Chapter 1, A Machine Learning Refresher, presents an overview of machine learning, including basic concepts such as training/test sets, performance measures, supervised and unsupervised learning, machine learning algorithms, and benchmark datasets.
Chapter 2, Getting Started with Ensemble Learning, introduces the concept of ensemble learning, highlighting the problems that it solves as well as the problems that it poses.
Chapter 3, Voting, introduces the most simple ensemble learning technique, voting, while explaining the difference between hard and soft voting. You will learn how to implement a custom classifier, as well as use scikit-learn's implementation of hard/soft voting.
Chapter 4, Stacking, covers meta learning (stacking) a more advanced ensemble learning method. After reading this chapter, you will be able to implement a stacking classifier in Python to use with scikit-learn classifiers.
Chapter 5, Bagging, introduces bootstrap resampling and the first generative ensemble learning technique, bagging. Furthermore, this chapter guides you through the process of implementing the technique in Python, as well as how to use the scikit-learn implementation.

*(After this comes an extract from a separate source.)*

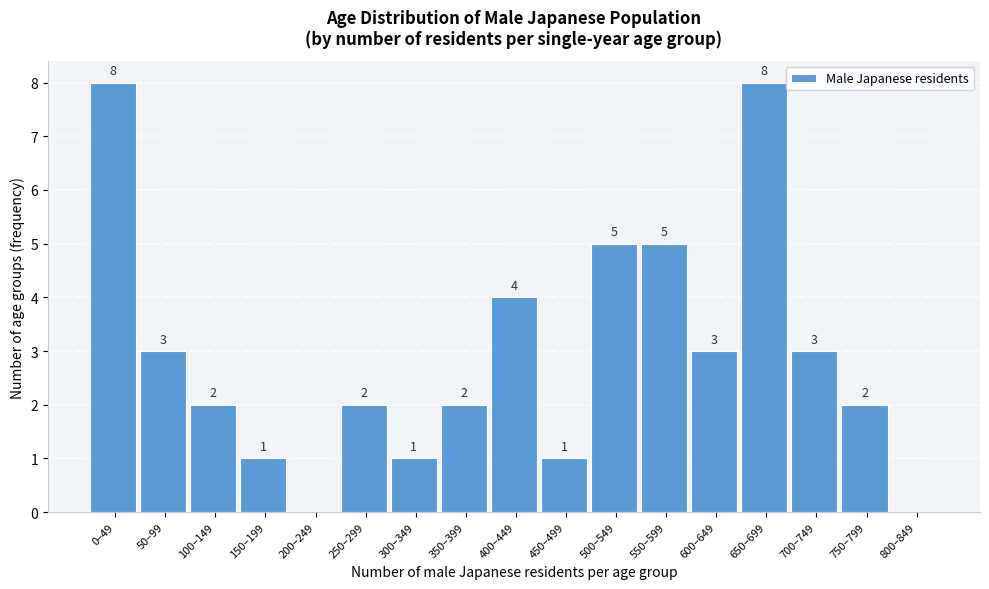

Reading left to right, transcribe all the data shown in this chart.

0–49=8	50–99=3	100–149=2	150–199=1	200–249=0	250–299=2	300–349=1	350–399=2	400–449=4	450–499=1	500–549=5	550–599=5	600–649=3	650–699=8	700–749=3	750–799=2	800–849=0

Chapter 6, Boosting, touches on more advanced subjects in ensemble learning. This chapter explains how popular boosting algorithms work and are implemented. Furthermore, it presents XGBoost, a highly successful distributed boosting library.
Chapter 7, Random Forests, goes through the process of creating random decision trees by subsampling the instances and features of a dataset. Moreover, this chapter explains how to utilize an ensemble of random trees to create a random forest. Finally, this chapter presents scikit-learn's implementations and how to use them.
Chapter 8, Clustering, introduces to the possibility of using ensembles for unsupervised learning tasks, such as clustering. Furthermore, the OpenEnsembles Python library is introduced, along with guidance on using it.
Chapter 9, Classifying Fraudulent Transactions, presents an application for the classification of a real-world dataset, using ensemble learning techniques presented in earlier chapters. The dataset concerns fraudulent credit card transactions.
Chapter 10, Predicting Bitcoin Prices, presents an application for the regression of a real-world dataset, using ensemble learning techniques presented in earlier chapters. The dataset concerns the price of the popular cryptocurrency Bitcoin.
Chapter 11, Evaluating Sentiment on Twitter, presents an application for evaluating the sentiment of various tweets using a real-world dataset.
Chapter 12, Recommending Movies with Keras, presents the process of creating a recommender system using ensembles of neural networks.
Chapter 13, Clustering World Happiness, presents the process of using an ensemble learning approach to cluster data from the World Happiness Report 2018.